Ieri ha perso l'Italia.
Non ha perso il fronte del Sì, né quello del No e nemmeno quello dell'astensione, hanno perso tutti. Abbiamo perso tutti. Abbiamo perso la possibilità di emanciparci dalla logica dicotomica che ci ha incatenato negli ultimi vent'anni. Abbiamo perso la possibilità di dimostrare che in politica non è importante il “chi” ma il “come”, il “cosa” e il “perché”.
Stiamo ripercorrendo gli stessi errori, le stesse dinamiche che hanno distrutto il nostro paese negli ultimi vent'anni. Quelle che trasformavano ogni dibattito in un conflitto. Quelle che ci rendevano incapaci di discutere del merito gli argomenti. Per vent'anni abbiamo detto che era colpa della televisione per poi traslare le boutade televisive in “trollate” online. Abbiamo ricreato all'interno di un nuovo ecosistema mediatico l'orrore degli ultimi 20 anni.
Sì, orrore è la parola giusta. Un orrore che non ha nulla a che vedere con un posizionamento politico ed è la morte di qualsivoglia pensiero critico. Quel pensiero critico che consente di separare i temi dalle persone, che distingue l'azione da chi la compie. Quel pensiero critico che dovrebbe tutelarci dall'orrore che è proprio tanto del dibattito politico quanto di quello sulla “giustizia” che ci fa confondere diritto e “sentore personale”.
Un orrore sul quale il Presidente del Consiglio – e i suoi oppositori – hanno costruito le rispettive fortune. Un orrore che consente di non dover mai fare, davvero, politica. Un gioco al massacro che trasforma tutto – anche un referendum – in uno scontro “renziani” contro “anti-renziani”. Un gioco al massacro liquido e post-ideologico che vede sullo stesso carro leghisti e ambientalisti, grillini e sinistra da una parte ex-Pci ed ex-Dc dall'altra. Un gioco al massacro che appiattisce tutto e rende invisibili le differenze sottomettendole a logiche da stadio.
Ma è davvero questa l'Italia che sogniamo? Sogniamo davvero un paese incapace di andare oltre la personificazione della politica? Finché ci accontenteremo di questo dibattito, finché non sposteremo l'asticella un po' più in là, e parleremo, davvero, di contenuti, staremo perdendo tutti.

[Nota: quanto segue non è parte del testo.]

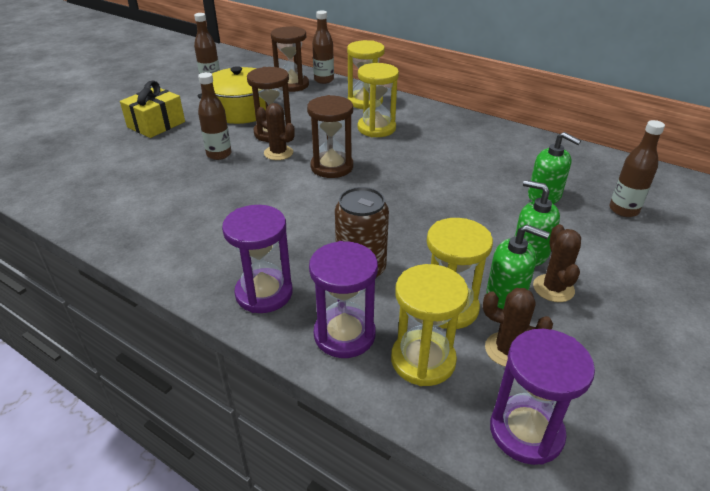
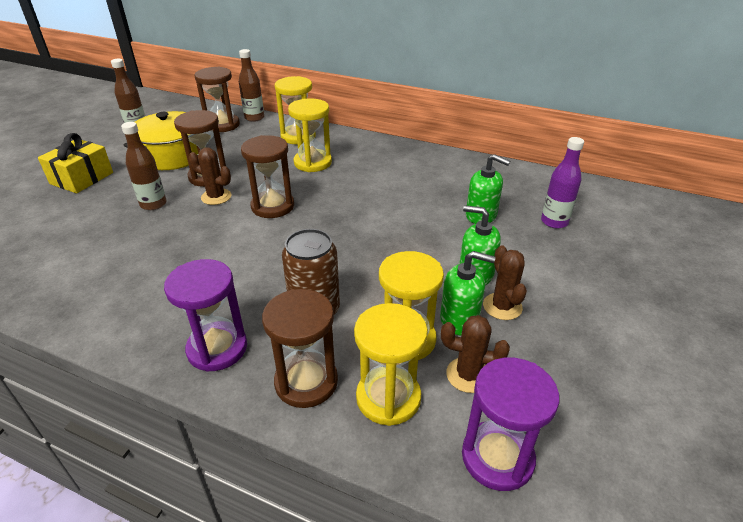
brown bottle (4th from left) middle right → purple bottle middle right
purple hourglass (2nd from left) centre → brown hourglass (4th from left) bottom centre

Perderemo perché sopiremo ancora di più la nostra capacità di analisi. Perderemo perché trasmetteremo alla future generazioni una logica che in fondo è quella della nostra pancia. Incapace di andare oltre “quello lì mi sta simpatico/antipatico”. Li renderemo incapaci di competere con i figli degli altri paesi che affrontano, ogni giorno, scelte politiche che devono basarsi su un pensiero critico e non personalistico. No, non possiamo più permettercelo. Finché il piano della discussione sarà questo vincerà sempre chi la sparerà più grossa o avrà il mezzo di comunicazione più potente.
Finché il piano della discussione sarà la persona e non il tema perderanno i cittadini, sempre. Finché non si entrerà nel merito delle discussioni il voto stesso diverrà inutile e l'astensione sarà legittima. Perché voteremo il più “bello”, non il “migliore”. Voteremo per chi parla meglio non per chi ha la migliore visione del paese. Voteremo chi è sostenuto dal mezzo di comunicazione più forte.
La capacità di analisi, la conoscenza, sono il solo vaccino contro la deriva dalla quale veniamo e verso la quale stiamo procedendo. Ma richiede più impegno, ci costringe a non fermarsi a sentire una voce che “grida” più forte ma ad ascoltare le parole. Ci costringe a partecipare. A ritornare a essere politica e non retorica. Ci costringe ad assumerci le nostre responsabilità di cittadini. Se abiuriamo questo ruolo, se parliamo del chi e non “del cosa, del come e del perché” vincerà sempre chi ha il ha il mezzo di comunicazione più grosso (e il denaro per alimentarlo).
Se abiuriamo questo ruolo non avremo scuse, non potremo svegliarci dopo vent'anni candidamente irresponsabili: l'Italia del futuro dipende da noi, oggi.